**Work to complete:** Copy out every line below that contains the word "Discharge", matching its capitalization exactly.

**Supplied data:**
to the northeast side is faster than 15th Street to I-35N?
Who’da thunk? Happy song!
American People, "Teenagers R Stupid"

--

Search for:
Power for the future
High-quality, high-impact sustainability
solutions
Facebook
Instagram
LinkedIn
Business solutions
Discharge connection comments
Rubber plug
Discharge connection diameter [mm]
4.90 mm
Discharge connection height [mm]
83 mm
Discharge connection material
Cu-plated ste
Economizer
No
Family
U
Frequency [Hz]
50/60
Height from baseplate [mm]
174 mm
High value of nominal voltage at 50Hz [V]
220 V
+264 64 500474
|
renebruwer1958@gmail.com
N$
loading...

**Completed task:**
Discharge connection comments
Discharge connection diameter [mm]
Discharge connection height [mm]
Discharge connection material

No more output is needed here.